BEGIN Provided data

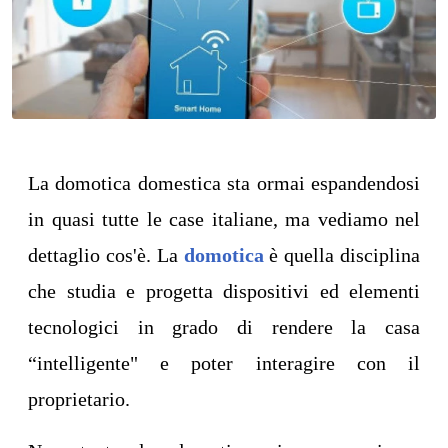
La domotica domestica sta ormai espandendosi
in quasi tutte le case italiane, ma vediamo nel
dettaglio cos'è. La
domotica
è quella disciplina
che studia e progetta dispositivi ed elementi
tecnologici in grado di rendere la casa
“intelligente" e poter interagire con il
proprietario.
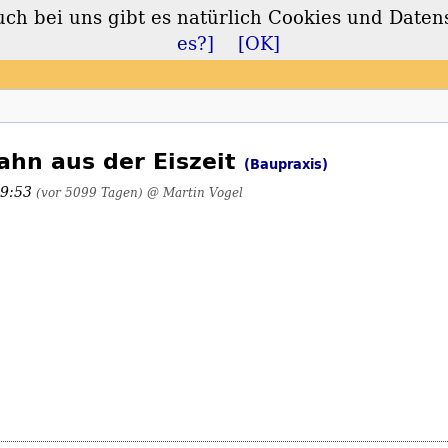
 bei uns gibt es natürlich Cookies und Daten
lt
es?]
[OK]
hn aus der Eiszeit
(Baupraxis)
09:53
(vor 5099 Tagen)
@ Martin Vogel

END Provided data
BEGIN Provided data

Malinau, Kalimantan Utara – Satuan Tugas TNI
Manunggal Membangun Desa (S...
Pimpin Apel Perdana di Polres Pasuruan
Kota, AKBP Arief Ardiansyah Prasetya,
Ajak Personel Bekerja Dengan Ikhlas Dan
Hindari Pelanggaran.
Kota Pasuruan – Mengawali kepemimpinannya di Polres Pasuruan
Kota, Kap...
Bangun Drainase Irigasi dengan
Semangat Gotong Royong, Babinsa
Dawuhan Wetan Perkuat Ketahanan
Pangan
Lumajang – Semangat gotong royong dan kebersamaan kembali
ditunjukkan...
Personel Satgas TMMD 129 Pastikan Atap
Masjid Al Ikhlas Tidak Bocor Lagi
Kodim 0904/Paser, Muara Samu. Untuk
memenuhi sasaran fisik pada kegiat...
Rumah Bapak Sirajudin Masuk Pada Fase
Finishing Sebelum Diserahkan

END Provided data
BEGIN Provided data

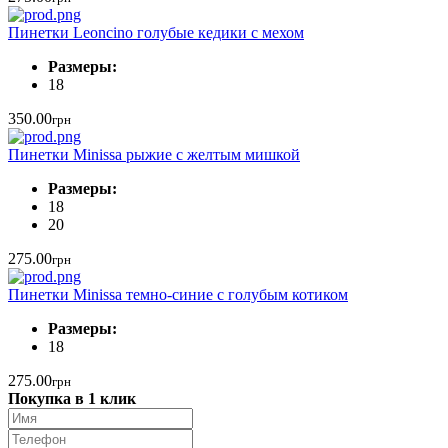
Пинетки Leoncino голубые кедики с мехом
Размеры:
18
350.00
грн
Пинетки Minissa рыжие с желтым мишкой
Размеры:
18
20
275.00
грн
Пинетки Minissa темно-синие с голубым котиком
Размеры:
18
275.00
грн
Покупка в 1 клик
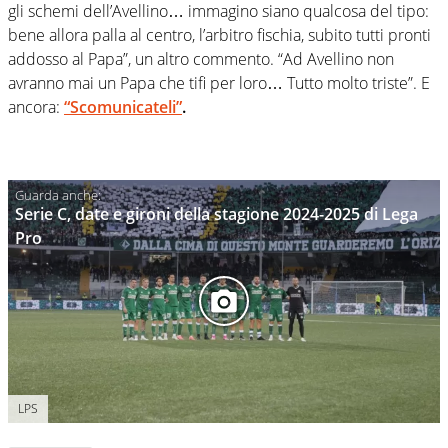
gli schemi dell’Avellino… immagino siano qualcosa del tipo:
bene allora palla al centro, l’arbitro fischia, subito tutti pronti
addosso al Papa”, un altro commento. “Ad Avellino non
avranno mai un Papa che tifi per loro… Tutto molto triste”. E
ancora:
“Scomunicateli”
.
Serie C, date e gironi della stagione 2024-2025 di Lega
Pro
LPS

END Provided data

◆ Problem requirements ◆
From the line containing "La domotica domestica sta ormai espandendosi" down to the line containing "proprietario." in the material above, reproduce every line exactly, including the two end lines.

◆ Result ◆
La domotica domestica sta ormai espandendosi
in quasi tutte le case italiane, ma vediamo nel
dettaglio cos'è. La
domotica
è quella disciplina
che studia e progetta dispositivi ed elementi
tecnologici in grado di rendere la casa
“intelligente" e poter interagire con il
proprietario.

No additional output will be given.